If a data controller (you) is using a data processor (your sub-contractor) and it’s the data processor that suffers the breach, they’re now required to inform you (the data controller) as soon as they become aware. So, while you remain liable for your own compliance you musty now additionally insure that your sub-contractors can provide “sufficient guarantees” that the regulatory requirements will be satisfied, and the rights of the data subjects protected. These guarantees must be insured one way or the other, unless you intend to hold the bag if your third-party processor flakes. I didn’t think so.

And my favorite new right? The right to human review for AI decisions.

Article 22 of GDPR places a set of restrictions on decisions that are based on the automated profiling of individuals. In other words, profiling based on a purely mathematical and/or algorithmic process. There is some weasel language that exempts processes that are “necessary” when entering into a performance contract between a company and an individual or where law enforcement issues are present (fraud detection), or where the individual has expressly consented to the processing.
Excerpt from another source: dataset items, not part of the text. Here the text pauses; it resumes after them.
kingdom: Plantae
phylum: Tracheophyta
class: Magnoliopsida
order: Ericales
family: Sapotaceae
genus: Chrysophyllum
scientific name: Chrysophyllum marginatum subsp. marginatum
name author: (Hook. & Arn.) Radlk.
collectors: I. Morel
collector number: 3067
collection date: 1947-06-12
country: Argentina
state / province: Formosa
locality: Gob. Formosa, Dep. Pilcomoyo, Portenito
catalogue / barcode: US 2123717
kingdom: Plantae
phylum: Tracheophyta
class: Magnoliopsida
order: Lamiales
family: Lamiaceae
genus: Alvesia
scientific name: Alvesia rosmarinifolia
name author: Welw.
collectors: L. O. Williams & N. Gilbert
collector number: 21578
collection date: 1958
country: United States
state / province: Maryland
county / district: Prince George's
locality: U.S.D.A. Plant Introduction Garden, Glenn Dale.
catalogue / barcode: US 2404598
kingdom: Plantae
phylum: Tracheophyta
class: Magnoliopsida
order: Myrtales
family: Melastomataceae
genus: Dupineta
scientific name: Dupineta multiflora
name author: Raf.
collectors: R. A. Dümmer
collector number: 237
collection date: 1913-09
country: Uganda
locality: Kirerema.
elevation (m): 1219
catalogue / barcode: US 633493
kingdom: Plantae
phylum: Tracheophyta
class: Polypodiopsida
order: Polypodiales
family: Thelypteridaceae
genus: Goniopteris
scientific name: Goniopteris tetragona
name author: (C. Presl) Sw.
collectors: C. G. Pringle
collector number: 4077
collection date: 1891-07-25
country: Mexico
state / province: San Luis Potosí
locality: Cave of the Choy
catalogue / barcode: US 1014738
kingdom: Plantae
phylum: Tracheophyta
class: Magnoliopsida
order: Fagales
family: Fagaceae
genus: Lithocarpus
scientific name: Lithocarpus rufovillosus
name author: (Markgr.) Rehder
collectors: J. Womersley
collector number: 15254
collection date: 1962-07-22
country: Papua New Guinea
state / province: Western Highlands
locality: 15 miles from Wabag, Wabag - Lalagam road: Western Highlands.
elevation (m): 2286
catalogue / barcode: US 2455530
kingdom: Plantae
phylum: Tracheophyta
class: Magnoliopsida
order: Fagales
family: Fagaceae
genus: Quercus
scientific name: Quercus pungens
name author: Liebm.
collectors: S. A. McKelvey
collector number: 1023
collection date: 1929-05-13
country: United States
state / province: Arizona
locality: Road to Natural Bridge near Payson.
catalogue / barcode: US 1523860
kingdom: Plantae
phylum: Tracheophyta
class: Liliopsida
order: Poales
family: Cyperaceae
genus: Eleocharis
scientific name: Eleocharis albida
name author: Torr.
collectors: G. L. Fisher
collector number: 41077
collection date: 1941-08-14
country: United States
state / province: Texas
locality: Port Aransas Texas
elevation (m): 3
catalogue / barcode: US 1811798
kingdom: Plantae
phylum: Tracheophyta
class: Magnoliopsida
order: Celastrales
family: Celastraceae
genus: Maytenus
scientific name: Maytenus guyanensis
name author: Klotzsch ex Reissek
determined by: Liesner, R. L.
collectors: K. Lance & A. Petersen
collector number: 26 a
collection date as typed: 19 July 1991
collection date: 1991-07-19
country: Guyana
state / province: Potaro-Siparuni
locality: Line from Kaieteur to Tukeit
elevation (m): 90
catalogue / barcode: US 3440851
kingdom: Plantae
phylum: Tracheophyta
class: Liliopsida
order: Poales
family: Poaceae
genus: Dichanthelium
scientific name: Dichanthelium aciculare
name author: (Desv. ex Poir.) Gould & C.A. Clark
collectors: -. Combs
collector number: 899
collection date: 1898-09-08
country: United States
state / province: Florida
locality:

These sorts of exempted ‘AI decisions’ would be an automated refusal of a credit application, e-recruitment practices and several other examples.  

But, even so, I am sure that we will see a dramatic increase in AI-related discrimination cases around e-recruitment practices as an example, and maybe to the extent that the nascent industry gets clobbered aborning. Because while provisioning against automated decisions may not be new, this potential path for GDPR to check the power of the machine learning and AI juggernauts will certainly impact its trajectory on its overtake of human interaction.  

As a footnote, individuals will have the right to challenge and request a review of an automated decision in the restricted classes at any time and will thus receive a modicum of protection when the perceived treatment is judged to be unfair or harmful by those affected. That one small right will create huge process and operational problems for all businesses who are now furiously adopting machine learning technologies in applications like recruitment, human resources, workplace communications, healthcare, supply chain, logistics, manufacturing and retail.

There are also additional restrictions on data used for any profiling practices such as health data, political beliefs, religious affiliations, etc., and all of that requires consent from the user for doing so. Profiling based on other types of personal data does not require obtaining consent from the individuals, but it still requires a legal basis and there still involves a transparency requirement, which translates to mean that service providers will need to inform users they are being profiled and explain what it means for them. And ultimately here too the users always have the right to file an objection.

At the end of the day, the organizations facing the greatest liability risks under GDPR are the ones that deliberately conclude by their actions that privacy protection rights are subordinated to the greater business interest.